Christus had Gods eeuwige Geest in zich. En daarom kon hij zichzelf offeren, terwijl hij zelf niets verkeerds gedaan had. Dankzij dat offer kunnen wij op een goede manier leven en de levende God dienen.
Dichter bij de tijd
(Bewerking: C. Leterme)
Er was een tabernakel, een tentheiligdom, ingericht,
In het voorste deel stond daar
de kandelaar en de tafel met de toonbroden.
Dit noemde men het heilige.
Achter het tweede voorhangsel
was het deel dat het allerheiligste werd genoemd.

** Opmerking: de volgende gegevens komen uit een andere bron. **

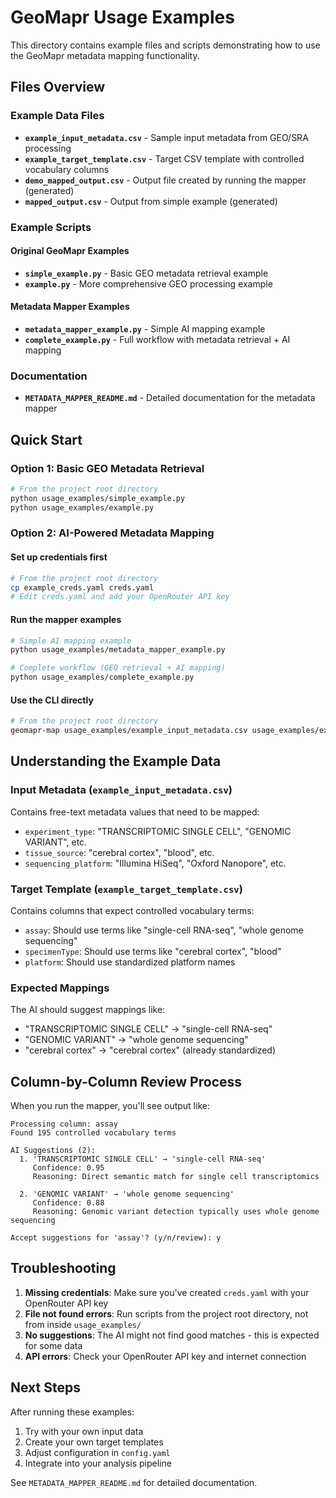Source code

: # GeoMapr Usage Examples

This directory contains example files and scripts demonstrating how to use the GeoMapr metadata mapping functionality.

## Files Overview

### Example Data Files
- **`example_input_metadata.csv`** - Sample input metadata from GEO/SRA processing
- **`example_target_template.csv`** - Target CSV template with controlled vocabulary columns
- **`demo_mapped_output.csv`** - Output file created by running the mapper (generated)
- **`mapped_output.csv`** - Output from simple example (generated)

### Example Scripts

#### Original GeoMapr Examples
- **`simple_example.py`** - Basic GEO metadata retrieval example
- **`example.py`** - More comprehensive GEO processing example

#### Metadata Mapper Examples  
- **`metadata_mapper_example.py`** - Simple AI mapping example
- **`complete_example.py`** - Full workflow with metadata retrieval + AI mapping

### Documentation
- **`METADATA_MAPPER_README.md`** - Detailed documentation for the metadata mapper

## Quick Start

### Option 1: Basic GEO Metadata Retrieval
```bash
# From the project root directory
python usage_examples/simple_example.py
python usage_examples/example.py
```

### Option 2: AI-Powered Metadata Mapping

#### Set up credentials first
```bash
# From the project root directory
cp example_creds.yaml creds.yaml
# Edit creds.yaml and add your OpenRouter API key
```

#### Run the mapper examples
```bash
# Simple AI mapping example
python usage_examples/metadata_mapper_example.py

# Complete workflow (GEO retrieval + AI mapping)
python usage_examples/complete_example.py
```

#### Use the CLI directly
```bash
# From the project root directory
geomapr-map usage_examples/example_input_metadata.csv usage_examples/example_target_template.csv usage_examples/my_output.csv
```

## Understanding the Example Data

### Input Metadata (`example_input_metadata.csv`)
Contains free-text metadata values that need to be mapped:
- `experiment_type`: "TRANSCRIPTOMIC SINGLE CELL", "GENOMIC VARIANT", etc.
- `tissue_source`: "cerebral cortex", "blood", etc.
- `sequencing_platform`: "Illumina HiSeq", "Oxford Nanopore", etc.

### Target Template (`example_target_template.csv`)
Contains columns that expect controlled vocabulary terms:
- `assay`: Should use terms like "single-cell RNA-seq", "whole genome sequencing"
- `specimenType`: Should use terms like "cerebral cortex", "blood"
- `platform`: Should use standardized platform names

### Expected Mappings
The AI should suggest mappings like:
- "TRANSCRIPTOMIC SINGLE CELL" → "single-cell RNA-seq"
- "GENOMIC VARIANT" → "whole genome sequencing"  
- "cerebral cortex" → "cerebral cortex" (already standardized)

## Column-by-Column Review Process

When you run the mapper, you'll see output like:

```
Processing column: assay
Found 195 controlled vocabulary terms

AI Suggestions (2):
  1. 'TRANSCRIPTOMIC SINGLE CELL' → 'single-cell RNA-seq'
     Confidence: 0.95
     Reasoning: Direct semantic match for single cell transcriptomics

  2. 'GENOMIC VARIANT' → 'whole genome sequencing'
     Confidence: 0.88
     Reasoning: Genomic variant detection typically uses whole genome sequencing

Accept suggestions for 'assay'? (y/n/review): y
```

## Troubleshooting

1. **Missing credentials**: Make sure you've created `creds.yaml` with your OpenRouter API key
2. **File not found errors**: Run scripts from the project root directory, not from inside `usage_examples/`
3. **No suggestions**: The AI might not find good matches - this is expected for some data
4. **API errors**: Check your OpenRouter API key and internet connection

## Next Steps

After running these examples:
1. Try with your own input data
2. Create your own target templates
3. Adjust configuration in `config.yaml`
4. Integrate into your analysis pipeline

See `METADATA_MAPPER_README.md` for detailed documentation.
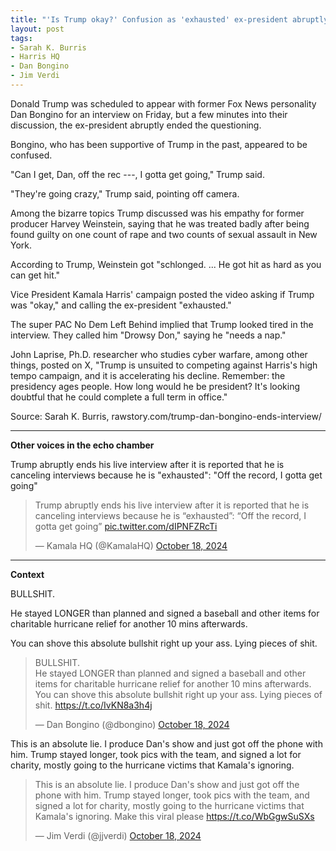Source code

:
 ```yaml
---
title: "'Is Trump okay?' Confusion as 'exhausted' ex-president abruptly ends friendly interview"
layout: post
tags:
- Sarah K. Burris
- Harris HQ
- Dan Bongino
- Jim Verdi
---
```


Donald Trump was scheduled to appear with former Fox News personality Dan Bongino for an interview on Friday, but a few minutes into their discussion, the ex-president abruptly ended the questioning.

Bongino, who has been supportive of Trump in the past, appeared to be confused.

"Can I get, Dan, off the rec ---, I gotta get going," Trump said.

"They're going crazy," Trump said, pointing off camera.

Among the bizarre topics Trump discussed was his empathy for former producer Harvey Weinstein, saying that he was treated badly after being found guilty on one count of rape and two counts of sexual assault in New York.

According to Trump, Weinstein got "schlonged. ... He got hit as hard as you can get hit."

Vice President Kamala Harris' campaign posted the video asking if Trump was "okay," and calling the ex-president "exhausted."

The super PAC No Dem Left Behind implied that Trump looked tired in the interview. They called him "Drowsy Don," saying he "needs a nap."

John Laprise, Ph.D. researcher who studies cyber warfare, among other things, posted on X, "Trump is unsuited to competing against Harris's high tempo campaign, and it is accelerating his decline. Remember: the presidency ages people. How long would he be president? It's looking doubtful that he could complete a full term in office."

Source: Sarah K. Burris, rawstory.com/trump-dan-bongino-ends-interview/

---

**Other voices in the echo chamber**

Trump abruptly ends his live interview after it is reported that he is canceling interviews because he is "exhausted": "Off the record, I gotta get going"

<blockquote class="twitter-tweet"><p lang="en" dir="ltr">Trump abruptly ends his live interview after it is reported that he is canceling interviews because he is “exhausted”: “Off the record, I gotta get going” <a href="https://t.co/dIPNFZRcTi">pic.twitter.com/dIPNFZRcTi</a></p>&mdash; Kamala HQ (@KamalaHQ) <a href="https://twitter.com/KamalaHQ/status/1847295800436474125?ref_src=twsrc%5Etfw">October 18, 2024</a></blockquote> <script async src="https://platform.twitter.com/widgets.js" charset="utf-8"></script>

---

**Context**

BULLSHIT.

He stayed LONGER than planned and signed a baseball and other items for charitable hurricane relief for another 10 mins afterwards.

You can shove this absolute bullshit right up your ass. Lying pieces of shit.

<blockquote class="twitter-tweet"><p lang="en" dir="ltr">BULLSHIT.<br>He stayed LONGER than planned and signed a baseball and other items for charitable hurricane relief for another 10 mins afterwards.<br>You can shove this absolute bullshit right up your ass. Lying pieces of shit. <a href="https://t.co/IvKN8a3h4j">https://t.co/IvKN8a3h4j</a></p>&mdash; Dan Bongino (@dbongino) <a href="https://twitter.com/dbongino/status/1847300670870720645?ref_src=twsrc%5Etfw">October 18, 2024</a></blockquote> <script async src="https://platform.twitter.com/widgets.js" charset="utf-8"></script>

This is an absolute lie. I produce Dan's show and just got off the phone with him. Trump stayed longer, took pics with the team, and signed a lot for charity, mostly going to the hurricane victims that Kamala's ignoring.

<blockquote class="twitter-tweet"><p lang="en" dir="ltr">This is an absolute lie. I produce Dan&#39;s show and just got off the phone with him. Trump stayed longer, took pics with the team, and signed a lot for charity, mostly going to the hurricane victims that Kamala&#39;s ignoring. Make this viral please <a href="https://t.co/WbGgwSuSXs">https://t.co/WbGgwSuSXs</a></p>&mdash; Jim Verdi (@jjverdi) <a href="https://twitter.com/jjverdi/status/1847301499522580968?ref_src=twsrc%5Etfw">October 18, 2024</a></blockquote> <script async src="https://platform.twitter.com/widgets.js" charset="utf-8"></script>

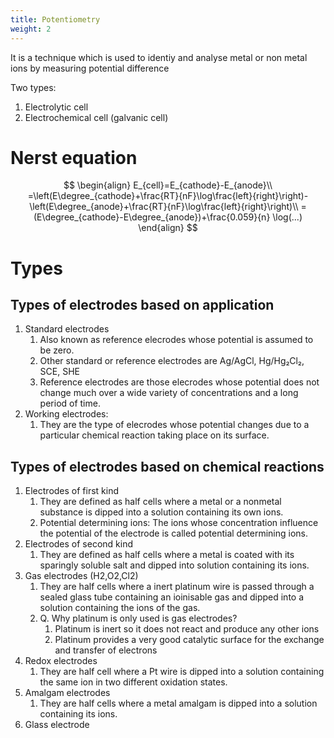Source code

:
 ```yaml
---
title: Potentiometry
weight: 2
---
```

It is a technique which is used to identiy and analyse metal or non metal ions by measuring potential difference

Two types:
1. Electrolytic cell
2. Electrochemical cell (galvanic cell)

# Nerst equation
$$
\begin{align}
E_{cell}=E_{cathode}-E_{anode}\\
=\left(E\degree_{cathode}+\frac{RT}{nF}\log\frac{left}{right}\right)-\left(E\degree_{anode}+\frac{RT}{nF}\log\frac{left}{right}\right)\\
=(E\degree_{cathode}-E\degree_{anode})+\frac{0.059}{n} \log(...)
\end{align}
$$

# Types

## Types of electrodes based on application

1. Standard electrodes
	1. Also known as reference elecrodes whose potential is assumed to be zero.
	2. Other standard or reference electrodes are Ag/AgCl, Hg/Hg₂Cl₂, SCE, SHE
	3. Reference electrodes are those elecrodes whose potential does not change much over a wide variety of concentrations and a long period of time.
2. Working electrodes:
	1. They are the type of elecrodes whose potential changes due to a particular chemical reaction taking place on its surface.

## Types of electrodes based on chemical reactions

1. Electrodes of first kind
	1. They are defined as half cells where a metal or a nonmetal substance is dipped into a solution containing its own ions.
	2. Potential determining ions: The ions whose concentration influence the potential of the electrode is called potential determining ions.
2. Electrodes of second kind
	1. They are defined as half cells where a metal is coated with its sparingly soluble salt and dipped into solution containing its ions.
3. Gas electrodes (H2,O2,Cl2)
	1. They are half cells where a inert platinum wire is passed through a sealed glass tube containing an ioinisable gas and dipped into a solution containing the ions of the gas.
	2. Q. Why platinum is only used is gas electrodes?
		1. Platinum is inert so it does not react and produce any other ions
		2. Platinum provides a very good catalytic surface for the exchange and transfer of electrons
4. Redox electrodes
	1. They are half cell where a Pt wire is dipped into a solution containing the same ion in two different oxidation states.
5. Amalgam electrodes
	1. They are half cells where a metal amalgam is dipped into a solution containing its ions.
6. Glass electrode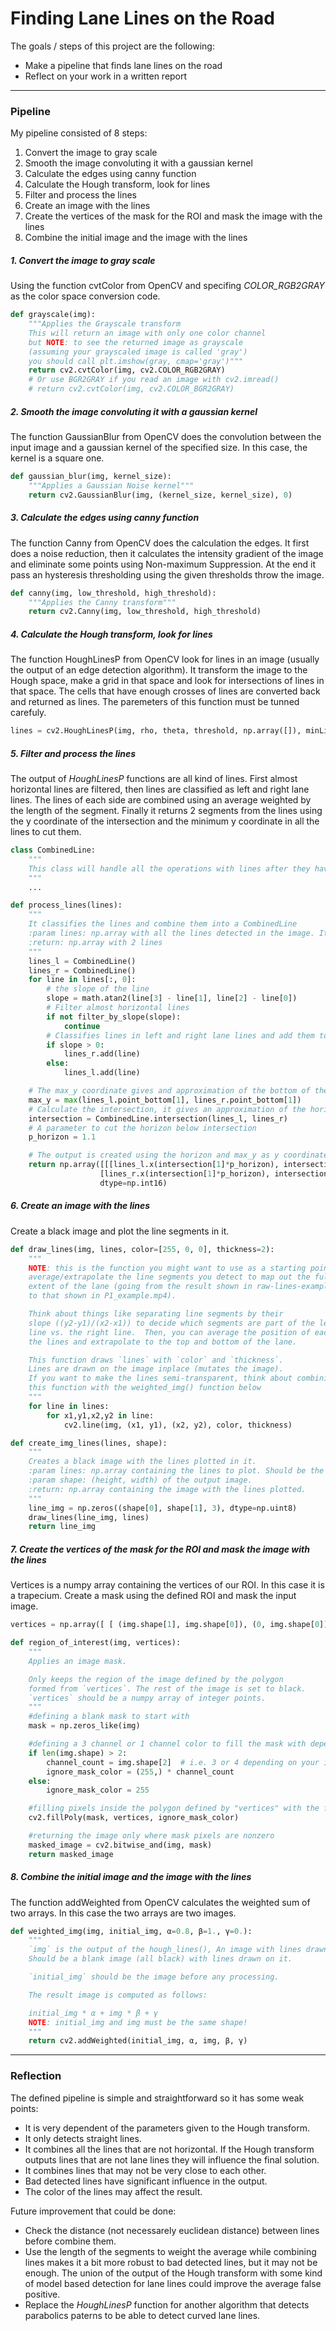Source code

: # **Finding Lane Lines on the Road**


The goals / steps of this project are the following:
* Make a pipeline that finds lane lines on the road
* Reflect on your work in a written report

---
### Pipeline

My pipeline consisted of 8 steps:
1. Convert the image to gray scale
2. Smooth the image convoluting it with a gaussian kernel
3. Calculate the edges using canny function
4. Calculate the Hough transform, look for lines
5. Filter and process the lines
6. Create an image with the lines
7. Create the vertices of the mask for the ROI and mask the image with the lines
8. Combine the initial image and the image with the lines

##### 1. Convert the image to gray scale
Using the function cvtColor from OpenCV and specifing *COLOR_RGB2GRAY* as the color space conversion code.
```python
def grayscale(img):
    """Applies the Grayscale transform
    This will return an image with only one color channel
    but NOTE: to see the returned image as grayscale
    (assuming your grayscaled image is called 'gray')
    you should call plt.imshow(gray, cmap='gray')"""
    return cv2.cvtColor(img, cv2.COLOR_RGB2GRAY)
    # Or use BGR2GRAY if you read an image with cv2.imread()
    # return cv2.cvtColor(img, cv2.COLOR_BGR2GRAY)
```


##### 2. Smooth the image convoluting it with a gaussian kernel
The function GaussianBlur from OpenCV does the convolution between the input image and a gaussian kernel of the specified size. In this case, the kernel is a square one.
```python
def gaussian_blur(img, kernel_size):
    """Applies a Gaussian Noise kernel"""
    return cv2.GaussianBlur(img, (kernel_size, kernel_size), 0)
```

##### 3. Calculate the edges using canny function
The function Canny from OpenCV does the calculation the edges. It first does a noise reduction, then it calculates the intensity gradient of the image and eliminate some points using Non-maximum Suppression. At the end it pass an hysteresis thresholding
using the given thresholds throw the image.
```python
def canny(img, low_threshold, high_threshold):
    """Applies the Canny transform"""
    return cv2.Canny(img, low_threshold, high_threshold)
```


##### 4. Calculate the Hough transform, look for lines
The function HoughLinesP from OpenCV look for lines in an image (usually the output of an edge detection algorithm). It transform the image to the Hough space, make a grid in that space and look for intersections of lines in that space. The cells that have enough crosses of lines are converted back and returned as lines. The paremeters of this function must be tunned carefuly.
```python
lines = cv2.HoughLinesP(img, rho, theta, threshold, np.array([]), minLineLength=min_line_len, maxLineGap=max_line_gap)
```


##### 5. Filter and process the lines
The output of *HoughLinesP* functions are all kind of lines. First almost horizontal lines are filtered, then lines are classified as left and right lane lines. The lines of each side are combined using an average weighted by the length of the segment. Finally it returns 2 segments from the lines using the y coordinate of the intersection and the minimum y coordinate in all the lines to cut them.
```python
class CombinedLine:
    """
    This class will handle all the operations with lines after they have been classified as left or right.
    """
    ...

def process_lines(lines):
    """
    It classifies the lines and combine them into a CombinedLine
    :param lines: np.array with all the lines detected in the image. It should be the output of a HoughLinesP function
    :return: np.array with 2 lines
    """
    lines_l = CombinedLine()
    lines_r = CombinedLine()
    for line in lines[:, 0]:
        # the slope of the line
        slope = math.atan2(line[3] - line[1], line[2] - line[0])
        # Filter almost horizontal lines
        if not filter_by_slope(slope):
            continue
        # Classifies lines in left and right lane lines and add them to the corespondent CombinedLine
        if slope > 0:
            lines_r.add(line)
        else:
            lines_l.add(line)

    # The max_y coordinate gives and approximation of the bottom of the image
    max_y = max(lines_l.point_bottom[1], lines_r.point_bottom[1])
    # Calculate the intersection, it gives an approximation of the horizon
    intersection = CombinedLine.intersection(lines_l, lines_r)
    # A parameter to cut the horizon below intersection
    p_horizon = 1.1

    # The output is created using the horizon and max_y as y coordinates and camculating the xs
    return np.array([[[lines_l.x(intersection[1]*p_horizon), intersection[1]*p_horizon, lines_l.x(max_y), max_y],
                    [lines_r.x(intersection[1]*p_horizon), intersection[1]*p_horizon, lines_r.x(max_y), max_y]]],
                    dtype=np.int16)
```


##### 6. Create an image with the lines
Create a black image and plot the line segments in it.
```python
def draw_lines(img, lines, color=[255, 0, 0], thickness=2):
    """
    NOTE: this is the function you might want to use as a starting point once you want to
    average/extrapolate the line segments you detect to map out the full
    extent of the lane (going from the result shown in raw-lines-example.mp4
    to that shown in P1_example.mp4).  

    Think about things like separating line segments by their
    slope ((y2-y1)/(x2-x1)) to decide which segments are part of the left
    line vs. the right line.  Then, you can average the position of each of
    the lines and extrapolate to the top and bottom of the lane.

    This function draws `lines` with `color` and `thickness`.    
    Lines are drawn on the image inplace (mutates the image).
    If you want to make the lines semi-transparent, think about combining
    this function with the weighted_img() function below
    """
    for line in lines:
        for x1,y1,x2,y2 in line:
            cv2.line(img, (x1, y1), (x2, y2), color, thickness)

def create_img_lines(lines, shape):
    """
    Creates a black image with the lines plotted in it.
    :param lines: np.array containing the lines to plot. Should be the same format than the output of a HoughLinesP function.
    :param shape: (height, width) of the output image.
    :return: np.array containing the image with the lines plotted.
    """
    line_img = np.zeros((shape[0], shape[1], 3), dtype=np.uint8)
    draw_lines(line_img, lines)
    return line_img
```


##### 7. Create the vertices of the mask for the ROI and mask the image with the lines
Vertices is a numpy array containing the vertices of our ROI. In this case it is a trapecium. Create a mask using the defined ROI and mask the input image.
```python
vertices = np.array([ [ (img.shape[1], img.shape[0]), (0, img.shape[0]), (img.shape[1]*1/4, img.shape[0]/2), (img.shape[1]*3/4, img.shape[0]/2)] ], np.int32)

def region_of_interest(img, vertices):
    """
    Applies an image mask.

    Only keeps the region of the image defined by the polygon
    formed from `vertices`. The rest of the image is set to black.
    `vertices` should be a numpy array of integer points.
    """
    #defining a blank mask to start with
    mask = np.zeros_like(img)   

    #defining a 3 channel or 1 channel color to fill the mask with depending on the input image
    if len(img.shape) > 2:
        channel_count = img.shape[2]  # i.e. 3 or 4 depending on your image
        ignore_mask_color = (255,) * channel_count
    else:
        ignore_mask_color = 255

    #filling pixels inside the polygon defined by "vertices" with the fill color    
    cv2.fillPoly(mask, vertices, ignore_mask_color)

    #returning the image only where mask pixels are nonzero
    masked_image = cv2.bitwise_and(img, mask)
    return masked_image
```


##### 8. Combine the initial image and the image with the lines
The function addWeighted from OpenCV calculates the weighted sum of two arrays. In this case the two arrays are two images.
```python
def weighted_img(img, initial_img, α=0.8, β=1., γ=0.):
    """
    `img` is the output of the hough_lines(), An image with lines drawn on it.
    Should be a blank image (all black) with lines drawn on it.

    `initial_img` should be the image before any processing.

    The result image is computed as follows:

    initial_img * α + img * β + γ
    NOTE: initial_img and img must be the same shape!
    """
    return cv2.addWeighted(initial_img, α, img, β, γ)
```





---
### Reflection

The defined pipeline is simple and straightforward so it has some weak points:

* It is very dependent of the parameters given to the Hough transform.
* It only detects straight lines.
* It combines all the lines that are not horizontal. If the Hough transform outputs lines that are not lane lines they will influence the final solution.
* It combines lines that may not be very close to each other.
* Bad detected lines have significant influence in the output.
* The color of the lines may affect the result.

Future improvement that could be done:

* Check the distance (not necessarely euclidean distance) between lines before combine them.
* Use the length of the segments to weight the average while combining lines makes it a bit more robust to bad detected lines, but it may not be enough. The union of the output of the Hough transform with some kind of model based detection for lane lines could improve the average false positive.
* Replace the *HoughLinesP* function for another algorithm that detects parabolics paterns to be able to detect curved lane lines.
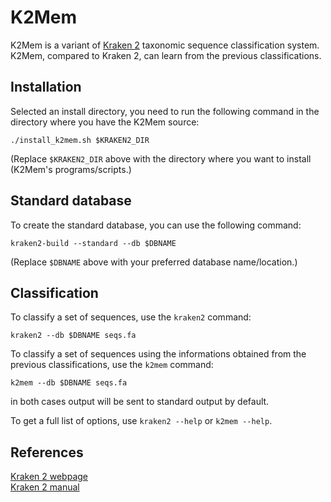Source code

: K2Mem
=====

K2Mem is a variant of [Kraken 2](https://genomebiology.biomedcentral.com/articles/10.1186/s13059-019-1891-0) taxonomic sequence classification system.  
K2Mem, compared to Kraken 2, can learn from the previous classifications.

Installation
------------
Selected an install directory, you need to run the following command in the directory where you have the K2Mem source:

    ./install_k2mem.sh $KRAKEN2_DIR

(Replace `$KRAKEN2_DIR` above with the directory where you want to install (K2Mem's programs/scripts.)

Standard database
-----------------
To create the standard database, you can use the following command:

    kraken2-build --standard --db $DBNAME

(Replace `$DBNAME` above with your preferred database name/location.)

Classification
--------------
To classify a set of sequences, use the `kraken2` command:

    kraken2 --db $DBNAME seqs.fa

To classify a set of sequences using the informations obtained from the previous classifications, use the `k2mem` command:

    k2mem --db $DBNAME seqs.fa

in both cases output will be sent to standard output by default.

To get a full list of options, use `kraken2 --help` or `k2mem --help`.

References
----------
[Kraken 2 webpage](https://ccb.jhu.edu/software/kraken2/)  
[Kraken 2 manual](https://ccb.jhu.edu/software/kraken2/index.shtml?t=manual)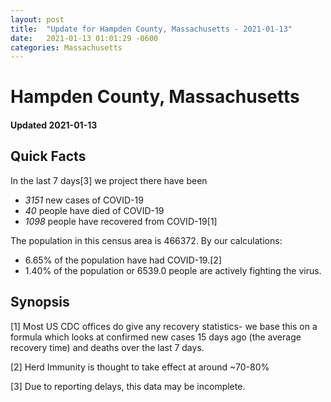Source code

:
 ```yaml
---
layout: post
title:  "Update for Hampden County, Massachusetts - 2021-01-13"
date:   2021-01-13 01:01:29 -0600
categories: Massachusetts
---
```


# Hampden County, Massachusetts
#### Updated 2021-01-13

## Quick Facts

In the last 7 days[3] we project there have been
- *3151* new cases of COVID-19
- *40* people have died of COVID-19
- *1098* people have recovered from COVID-19[1]

The population in this census area is 466372. By our calculations:
- 6.65% of the population have had COVID-19.[2]
- 1.40% of the population or 6539.0 people are actively fighting the virus.

## Synopsis




[1] Most US CDC offices do give any recovery statistics- we base this on a formula which looks at confirmed new cases
15 days ago (the average recovery time) and deaths over the last 7 days.

[2] Herd Immunity is thought to take effect at around ~70-80%

[3] Due to reporting delays, this data may be incomplete.
 
    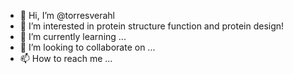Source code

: - 👋 Hi, I’m @torresverahl
- 👀 I’m interested in protein structure function and protein design!
- 🌱 I’m currently learning ...
- 💞️ I’m looking to collaborate on ...
- 📫 How to reach me ...

<!---
torresverahl/torresverahl is a ✨ special ✨ repository because its `README.md` (this file) appears on your GitHub profile.
You can click the Preview link to take a look at your changes.
--->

Maar nu is Christus gekomen,
de hogepriester van het echte geluk.
De tent van zijn priesterschap
is groter en volmaakter dan de vorige;
ze is niet gemaakt door mensen,
dat wil zeggen, ze behoort niet tot onze geschapen wereld.
Het bloed van zijn offer is zijn eigen bloed,
niet dat van bokken en kalveren.
Zo ging Hij het heiligdom binnen, eens voor altijd,
en bekwam Hij een eeuwige verlossing.
Want als het bloed van bokken en stieren
en het bestrooien met de as van een vaars
de verontreinigden kan heiligen zodat zij wettelijk rein worden,
hoeveel groter is dan de kracht van Christus' bloed!
Door de eeuwige Geest
offerde Hij zichzelf aan God als een smetteloos offer,
dat onze ziel zuivert van dode werken
om de levende God te eren.
Stilstaan bij …
Tabernakel
Latijns woord voor ‘tent’. De tabernakel was een tent, een verplaatsbaar heiligdom tijdens de veertig jaar durende tocht van de Israëlieten door de woestijn. In die tent werd de ark van het verbond bewaard
Heiligdom / Tempel
De tempel was de plaats waar de hogepriester elk jaar een offer bracht werd om het volk met God te verzoenen. Dat gebeurde met het bloed van offerdieren tot aan de verwoesting van de tempel.
Hogepriester
In de joodse godsdienst stond de hogepriester aan het hoofd van alle priesters en levieten die in de tempel van Jeruzalem dienst deden. Sinds er in Israël geen koning meer was, koos men een hogepriester als geestelijke leider van Israël. In de tijd van Jezus was die ook voorzitter van het sanhedrin, de joodse Hoge Raad.
Een keer per jaar, op de jaarlijkse ‘Grote Verzoendag’, ging de hogepriester het Heilige der Heiligen van de tempel binnen om er het zoenoffer te brengen voor de zonden van het volk Israël. Hij bedekte die zonden met het bloed van een onschuldig lam, door dat bloed op het deksel van de Ark van het verbond te sprenkelen, zodat God de zonden van de mensen niet meer kon zien.
Hij droeg ook symbolisch de zonden van het volk over op een bok die de woestijn werd ingestuurd (de zondebok!).
Bij de tekst
Tabernakel
De tabernakel
In het Oude Testament was ‘de tabernakel’ de naam voor de tent, het verplaatsbare heiligdom van God tijdens de tocht van de Israëlieten door de woestijn, waarin de ark van het verbond werd bewaard.
Het tabernakel
Kistje dat kan afgesloten worden en van binnen doorgaans met stof bekleed is, een herinnering aan de tent uit het Oude Testament. In het tabernakel worden gewijde / geconsacreerde hosties bewaard.
In veel kerken bevindt het tabernakel zich op het hoofdaltaar.